■ Records for the task:
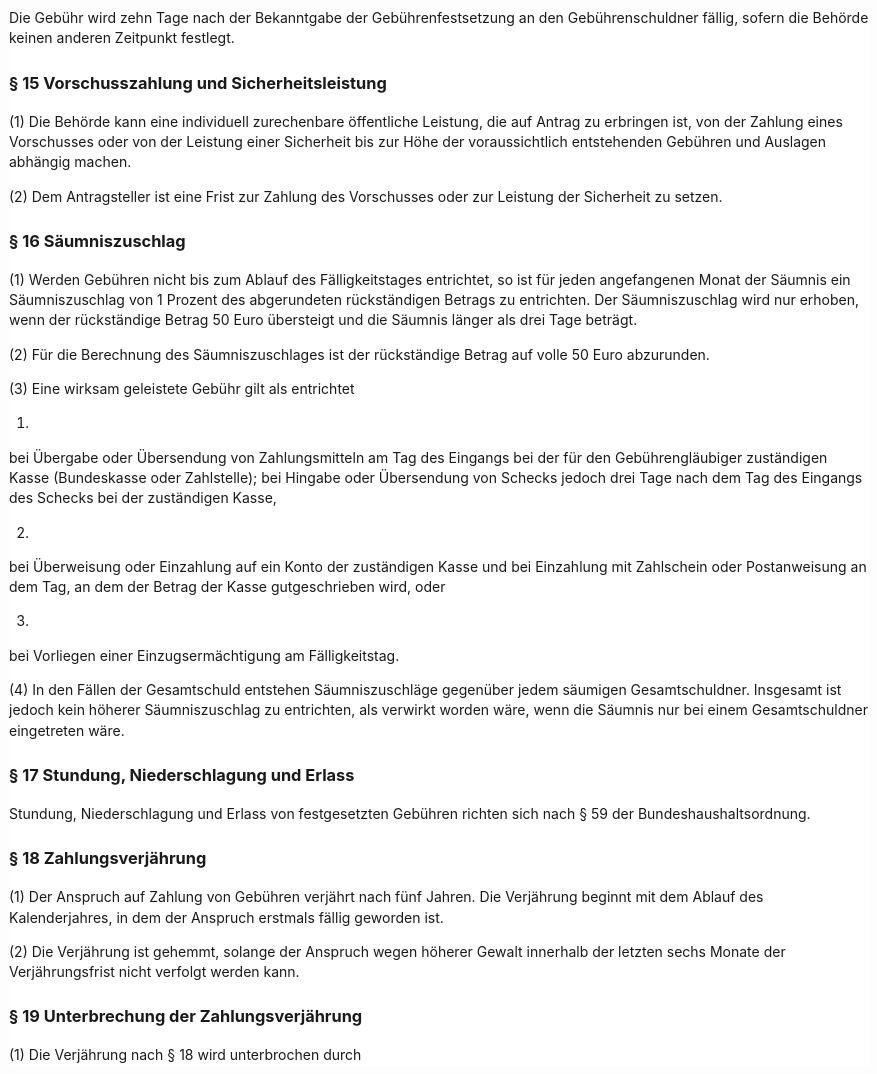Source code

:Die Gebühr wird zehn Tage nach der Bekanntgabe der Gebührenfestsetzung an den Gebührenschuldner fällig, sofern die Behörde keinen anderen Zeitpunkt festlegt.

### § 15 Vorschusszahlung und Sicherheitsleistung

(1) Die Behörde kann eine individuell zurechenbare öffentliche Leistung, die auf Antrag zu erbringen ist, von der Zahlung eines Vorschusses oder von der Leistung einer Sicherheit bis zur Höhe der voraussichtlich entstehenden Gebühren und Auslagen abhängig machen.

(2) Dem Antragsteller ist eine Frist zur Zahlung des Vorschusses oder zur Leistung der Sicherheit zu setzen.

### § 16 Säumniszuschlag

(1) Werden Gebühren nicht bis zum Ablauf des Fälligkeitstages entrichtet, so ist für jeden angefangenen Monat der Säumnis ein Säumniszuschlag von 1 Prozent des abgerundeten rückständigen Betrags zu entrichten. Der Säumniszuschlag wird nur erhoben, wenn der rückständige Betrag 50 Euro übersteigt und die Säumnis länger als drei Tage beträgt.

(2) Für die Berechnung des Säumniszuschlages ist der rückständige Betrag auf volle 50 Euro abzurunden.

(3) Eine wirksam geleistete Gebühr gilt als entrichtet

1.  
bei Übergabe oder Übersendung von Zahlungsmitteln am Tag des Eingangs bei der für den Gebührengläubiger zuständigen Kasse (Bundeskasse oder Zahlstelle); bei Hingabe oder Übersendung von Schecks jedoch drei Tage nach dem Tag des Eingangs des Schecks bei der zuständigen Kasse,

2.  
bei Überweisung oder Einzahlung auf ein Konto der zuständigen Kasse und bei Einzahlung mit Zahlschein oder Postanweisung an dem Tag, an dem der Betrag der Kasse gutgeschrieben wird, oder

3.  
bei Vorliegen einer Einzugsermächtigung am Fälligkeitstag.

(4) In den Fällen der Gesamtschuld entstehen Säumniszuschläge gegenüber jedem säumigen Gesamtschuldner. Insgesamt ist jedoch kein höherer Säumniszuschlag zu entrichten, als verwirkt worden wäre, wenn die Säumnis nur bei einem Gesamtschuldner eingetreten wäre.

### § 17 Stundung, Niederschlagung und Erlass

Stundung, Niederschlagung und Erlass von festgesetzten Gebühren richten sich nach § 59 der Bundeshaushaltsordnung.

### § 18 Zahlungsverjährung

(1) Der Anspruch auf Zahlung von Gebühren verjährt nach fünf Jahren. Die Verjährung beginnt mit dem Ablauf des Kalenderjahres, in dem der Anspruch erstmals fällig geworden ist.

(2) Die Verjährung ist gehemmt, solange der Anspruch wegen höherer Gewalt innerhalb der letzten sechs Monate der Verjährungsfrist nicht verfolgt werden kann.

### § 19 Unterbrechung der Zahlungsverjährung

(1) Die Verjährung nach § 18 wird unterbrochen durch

■ Task item:
Return the lines of the records exactly as they appear, beginning at the line that contains "(2) Dem Antragsteller" and stopping after the line that contains "### § 16 Säumniszuschlag".

■ Answer to this exercise:
(2) Dem Antragsteller ist eine Frist zur Zahlung des Vorschusses oder zur Leistung der Sicherheit zu setzen.

### § 16 Säumniszuschlag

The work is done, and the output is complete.